Originally eleven judges and four deputies, expanded to fifteen judges in 1930, the court sat at the Peace Palace each year from 15 June for as long as its docket required. Hearings were in English and French. Judges served nine-year terms, all expiring at once, which meant the court was periodically reconstituted in a single set of elections. They received fifteen thousand Dutch florins a year, plus living and travel allowances; the president, required to live in The Hague, received another forty-five thousand. The drafting routine was distinctive. After hearings each judge wrote an anonymous summary of his views. These were circulated for two or three days. The president then prepared a draft judgment, which a four-person committee revised, and the entire court voted on the final text. Dissenting judges could publish their dissents. The Registrar, the first being Ake Hammarskjold, ran an efficient secretariat with a printing service operating out of a single press in Leiden.

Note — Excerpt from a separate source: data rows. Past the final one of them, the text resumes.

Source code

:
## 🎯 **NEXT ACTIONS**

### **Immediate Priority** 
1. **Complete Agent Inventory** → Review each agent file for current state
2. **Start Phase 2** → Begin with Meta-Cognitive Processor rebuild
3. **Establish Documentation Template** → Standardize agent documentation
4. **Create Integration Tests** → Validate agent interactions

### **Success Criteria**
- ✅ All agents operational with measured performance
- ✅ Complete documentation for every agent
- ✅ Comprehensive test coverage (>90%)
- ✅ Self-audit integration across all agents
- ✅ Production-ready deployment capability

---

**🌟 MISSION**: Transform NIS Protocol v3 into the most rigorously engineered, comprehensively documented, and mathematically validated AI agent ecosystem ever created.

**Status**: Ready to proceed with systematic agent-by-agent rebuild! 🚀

Dissolution, and a Successor

The 1930s did not suit a court attached to the League of Nations. Japan announced its withdrawal from the League in 1933, Germany the same year. The court's docket thinned. Its 1940 output consisted entirely of a set of orders issued at a single February meeting. After Germany invaded the Netherlands that May, the court could not assemble. The president and registrar, granted diplomatic immunity, eventually moved to Switzerland after the other diplomatic missions had left The Hague on 16 July 1940. The court did not meet between 1941 and 1944. The Dumbarton Oaks Conference in 1944 sketched out a successor body attached to the new United Nations. In October 1945 the judges officially resigned. On 18 April 1946, a League of Nations resolution dissolved both the League and the Court. They were replaced by the United Nations and the International Court of Justice, which still sits in the same Peace Palace, applies a near-identical statute, and counts the PCIJ's judgments among its founding precedents.

From the Air

The Permanent Court of International Justice sat at the Peace Palace in The Hague, at roughly 52.09N, 4.30E, in the Statenkwartier district. The Peace Palace, completed in 1913 with funding from Andrew Carnegie, still houses the successor International Court of Justice and the Permanent Court of Arbitration. Rotterdam The Hague (EHRD) is about 12 km southeast, Schiphol (EHAM) about 40 km northeast.